The main problem with all three TSAs was the fact that they failed to consider all of the record. The last two TSAs obviously relied on the first page summary of the FCE performed on July 26, 2005. Unfortunately, this summary bore little resemblance to the information in the rest of the FCE. While the summary stated that Alfano was “functioning safely at a sedentary level for an eight hour period according to N.Y. Department of Labor Standards,” numerous contradictions to the statement appeared within.
The FCE noted that Alfano “was unable to stoop, kneel, crouch, or crawl.” This was due to decreased range of motion as well as weakness and the inability to prevent his lower extremities from buckling beneath him. The clinical data obtained during the evaluation did not support his ability to tolerate sitting for more than “10 to 15 minutes without a drastic change in position.” The tester stated that he had to lie down frequently during the test to alleviate his symptoms.” The Court found it inexcusable that CIGNA did not question the validity of the summary when the data more clearly supported the opinions of his treating physicians that he could not sit for more than 2-1/2 hours a day.
Such a careless reliance on the summary page of an FCE was not new to the Court. In Rappa v. Connecticut General Life Insurance Company, the Court found that a disability insurance plan is irresponsible when it depends upon a summary page instead of evaluating the full contents of an FCE. CIGNA could not argue that it had reached a correct decision when it ignored portions of the FCE that contradicted the summary.
Before reaching a decision, the Court had to also consider whether CIGNA’s dependence on the opinions of physicians it chose to review Alfano’s files was a credible reason to terminate Alfano’s benefits.

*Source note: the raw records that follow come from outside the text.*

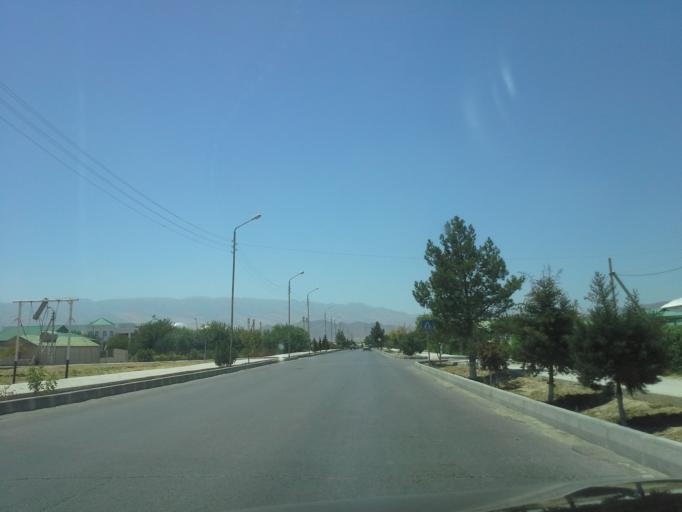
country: TM
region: Ahal
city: Abadan
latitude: 38.0303
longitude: 58.2645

Had the opinions reached by these reviews adequately and credibly presented a rebuttal to the findings of Alfano’s physicians?
One physician claimed that the medical evidence presented by Alfano failed to support his inability to sit for prolonged periods and his need to change positions frequently. This conclusion ignored MRIs, an EMG, and positive leg raise tests which supported the conclusion of several physicians that his ability to sit for more that 2-1/2 hours per day. It also ignored the findings of the FCE which confirmed the same conclusion.

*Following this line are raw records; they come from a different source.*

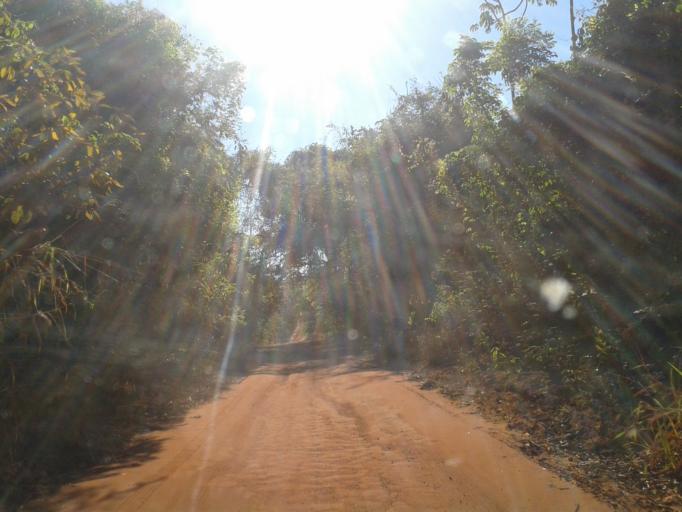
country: BR
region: Minas Gerais
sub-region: Ituiutaba
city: Ituiutaba
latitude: -19.0652
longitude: -49.3452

Every other expert’s findings also leaned heavily upon the summary page of the FCE. Some stated that Alfano’s physicians had provided vague responses, a charge the Court found unfounded.
After reviewing all the evidence, the Court found that CIGNA’s position that Alfano’s condition had improved, making him capable of returning to his own occupation, was not grounded upon fact. In fact, the medical evidence suggested that his condition was continuing to deteriorate. CIGNA had wrongfully terminated Alfano’s benefits.
CIGNA argued that the Court should remand Alfano’s claim back into the disability company’s control. The Court refused to do this. Such a decision would send a message to disability insurance plans that they can continue to be careless and avoid the consequences of not abiding by the rules established by ERISA.
CIGNA’s termination had been improper. A clear decision granting Alfano’s disability attorney’s motion for summary judgment was the only appropriate remedy. The Court ordered CIGNA to reinstate Alfano’s long-term disability benefits retroactively and to continue making payments until he either ceases to be disabled or reaches 63 years of age.
Attorneys Dell & Schaefer did not represent Mr. Alfano as it related to his claim for disability benefits.